About International Students and the Nature of Our School Community
by Mr. Hugh Burke
Some parents have approached me with a concern about international students at our school, and have shared their perception that we have significantly increasing numbers of international students, notably from Asia. I actually got a call from a local journalist to ask me some questions about this, which had been told to him by a few people as though it were news. We do not keep any numbers by ethnicity normally – we care about ability and character. But I found this interesting, so I decided to investigate.
First, I found the countries where our current students were born. Here are the numbers:
Of the 527 students currently enrolled…
|Isle of Man||1||0.19%|
|Republic of Georgia||1||0.19%|
|United Arab Emirates||1||0.19%|
As seems clear, most of our students were born in Canada, and we draw the rest from around the world. We do have a very multicultural school, populated by Canadians from around the world. As an IB World School, we should perhaps have an even more multicultural blend, but we are still one of the most multicultural schools outside of Vancouver. Still, we are lagging behind in attracting international students, and we may need to work harder at it.
On investigating, I found that we only have 15 actual international students – students here on an international visa, which represents 2.8% of our student population. This is too low by most measures. When we look at the Maple Ridge/Pitt Meadows school district, in which we are located, the numbers are a bit different. Of the roughly 15,000 students in the district, 564 are on international visas, or about 3.7%. That is, there are more international students by percentage in the local school district than in our school. And the District wants more….
Meadowridge 2.8% International students
School District 42 3.7% International students
In an article on December 5, 2013 in the Maple Ridge News, the headline read, “District competing for international students”. In the article, Michael Polan, the District Manager for International Education, states that every single school district is trying to attract international students, using staff and resources to make sure that they are successful. The students enrich the local district financially, and strengthen the education in the schools. As Mike Murray, the Chair of School District 42 told the international students, “Please know, you enrich our school system by being here”. The fact is that international students bring resources to the community and bring high achievement and an international orientation to our schools.
When we consider the Lower Mainland, we have fewer international students than we should have, in part because of the location of our school in Maple Ridge. Fortunately, we do have a rich ethnic mix. We are behind the local school district in attracting international students, perhaps because we do not actively recruit from so many countries. As a result, we may be missing the financial and educational opportunities that we might otherwise have. Also, we will not lower our entry standards, which can be very challenging for new international students. We do have a pilot programme to assist outstanding students who are a bit challenged by English (but would not be considered ESL by local districts), and need help for one year or less, and the results so far have been that these students are achieving very well, and will not need further help in most cases.
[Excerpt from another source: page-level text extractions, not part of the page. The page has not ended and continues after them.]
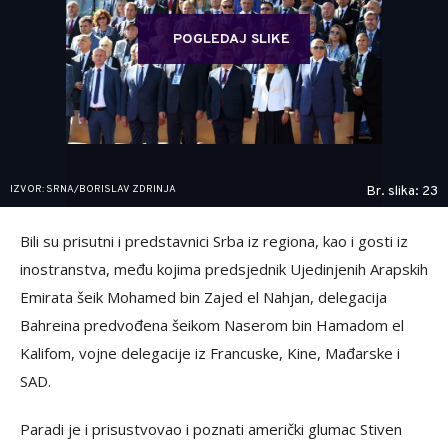
POGLEDAJ SLIKE
IZVOR: SRNA/BORISLAV ZDRINJA
Br. slika: 23
Bili su prisutni i predstavnici Srba iz regiona, kao i gosti iz
inostranstva, među kojima predsjednik Ujedinjenih Arapskih
Emirata šeik Mohamed bin Zajed el Nahjan, delegacija
Bahreina predvođena šeikom Naserom bin Hamadom el
Kalifom, vojne delegacije iz Francuske, Kine, Mađarske i
SAD.
Paradi je i prisustvovao i poznati američki glumac Stiven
The programme pays for itself because we charge an additional fee for it. As well, international students pay significantly higher tuition in order to cover various costs, and so represent a net gain for our school finances. Fortunately, our school is still one of the lowest-cost premier international schools in Canada for international applicants.
At the moment, we are receiving many applications from all over the world. The last two acceptances have been from Japan and from the United Kingdom. We will continue to insist on high standards, and committed families. Frankly, we do not care about their ethnicity; great families come from all over the world, and Canada has been built by such great families. We do know that we are lagging in recruiting international students.
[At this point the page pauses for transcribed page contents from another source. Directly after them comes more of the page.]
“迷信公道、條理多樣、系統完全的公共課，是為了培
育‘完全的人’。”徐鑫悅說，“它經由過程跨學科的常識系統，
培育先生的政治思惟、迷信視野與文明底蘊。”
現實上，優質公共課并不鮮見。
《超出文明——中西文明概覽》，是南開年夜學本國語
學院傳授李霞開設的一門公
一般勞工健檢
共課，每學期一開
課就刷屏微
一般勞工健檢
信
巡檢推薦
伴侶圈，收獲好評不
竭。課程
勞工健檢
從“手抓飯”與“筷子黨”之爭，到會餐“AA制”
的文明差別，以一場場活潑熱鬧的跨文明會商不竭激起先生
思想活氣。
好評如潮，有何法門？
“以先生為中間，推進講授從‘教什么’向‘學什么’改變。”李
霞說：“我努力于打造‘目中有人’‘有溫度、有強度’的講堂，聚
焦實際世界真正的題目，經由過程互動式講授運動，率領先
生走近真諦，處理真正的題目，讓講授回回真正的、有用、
The final question is whether or not our numbers of international students is significantly higher than in the past, and what effect this has on the community sense. Well, ten years ago we had nearly 40 international students in a population of about 440, so the percentage has decreased over time – a worrying trend for an International Baccalaureate World School. As well, we have a lower percentage of kids who take the bus, so people seem to be moving closer to the school than we had in the past, and may be forming a geographically closer community. I want to invite parents to visit the school at about 5:00pm from Monday to Thursday, just to witness the many, many students who linger after school, play sports, take clubs, and so on. In fact, we now have more sports teams and more clubs than we have ever had; the indications are that our kids and families are participating more fully than ever.
So, the bottom line seems to be that we are low in our numbers of international students on any comparative basis, but one result has been an even closer community. As our school becomes better known worldwide, we will continue to attract outstanding international students, and we will continue to ensure that all new students and their families are woven fully into the fabric of our school community. With any luck, we will increase the number of international students who can meet our standards, and who want to come to our International Baccalaureate Continuum World School in Maple Ridge.